XJ Electric's addressable market is large in absolute terms but structurally bounded: it is best read as capturing a slice of an existing, already-mapped grid buildout rather than creating a new market. Total 2025 revenue was RMB 14.99 billion, and the segment that actually differentiates the investment case, DC transmission systems (HVDC converter valves and control-and-protection equipment), was just RMB 1.02 billion, or 6.79% of that revenue, despite carrying the group's best gross margin at 32.71%.
Policy is genuinely widening that HVDC slice. State Grid's own disclosures cited in the report show 39 UHV projects completed and eight under construction as of May 2025, and by year-end 2025 cumulative "十四五" fixed-asset investment had topped RMB 2.85 trillion, with 42 UHV lines (22 AC, 20 DC) built and commissioned. Independent reporting on the follow-on 2026-2030 plan corroborates continued scale: State Grid is targeting roughly RMB 4 trillion (about USD 553 billion) of fixed-asset investment over the period, a 40% increase versus the prior five-year cycle, with UHV-specific investment estimated at RMB 1.3-1.5 trillion cumulative to 2030, adding 120-150 GW of trans-regional transfer capacity, per ARC Advisory Group and Enerdata.
Even so, this is an existing pie, not a new one, for three reasons. First, it is single-buyer-dominated: State Grid and its subsidiaries already accounted for 51.89% of XJ's 2025 sales, so the "market" XJ is expanding into is mostly one customer's capital budget rather than a diversified demand base. Second, XJ is not even the share leader in its best segment: the company would confirm only that share was "stable," and credible third-party estimates put XJ at roughly 20%-25% in converter valves and 30%-40% in DC control-and-protection, behind NARI Technology's NR Electric. Third, the global version of this pie is smaller and already occupied: the global HVDC converter-valve and converter-station market is generally estimated in the low single-digit billions of US dollars, growing at a high-single-digit to low-double-digit percentage CAGR into the early 2030s per Grand View Research, and Western multinationals such as Hitachi Energy, Siemens Energy and GE Vernova continue to hold the larger share of global order intake and the technology edge in the most advanced ultra-high-voltage applications, per industry research.

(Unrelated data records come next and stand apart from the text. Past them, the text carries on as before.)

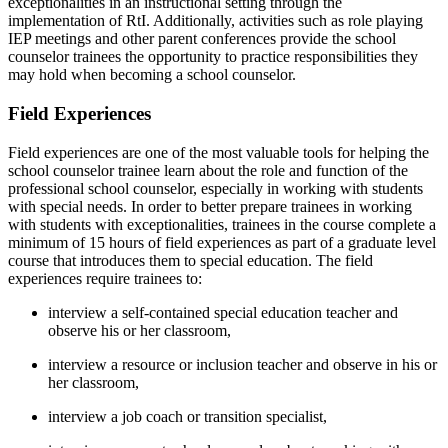
exceptionalities in an instructional setting through the
implementation of RtI. Additionally, activities such as role playing
IEP meetings and other parent conferences provide the school
counselor trainees the opportunity to practice responsibilities they
may hold when becoming a school counselor.
Field Experiences
Field experiences are one of the most valuable tools for helping the
school counselor trainee learn about the role and function of the
professional school counselor, especially in working with students
with special needs. In order to better prepare trainees in working
with students with exceptionalities, trainees in the course complete a
minimum of 15 hours of field experiences as part of a graduate level
course that introduces them to special education. The field
experiences require trainees to:
interview a self-contained special education teacher and
observe his or her classroom,
interview a resource or inclusion teacher and observe in his or
her classroom,
interview a job coach or transition specialist,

The remaining roughly 93% of revenue sits in smart meters, medium-voltage equipment, transformation-and-distribution systems, new energy integration and charging services, categories the report itself describes as more competitive and lower-margin (13.80%-29.52% gross margin), where the ceiling tracks ordinary industrial demand, not a structural technology buildout. This is a company expanding within a large but finite, policy-timed, single-customer-weighted domestic pie, with a small and still largely unproven foothold in the global version of it.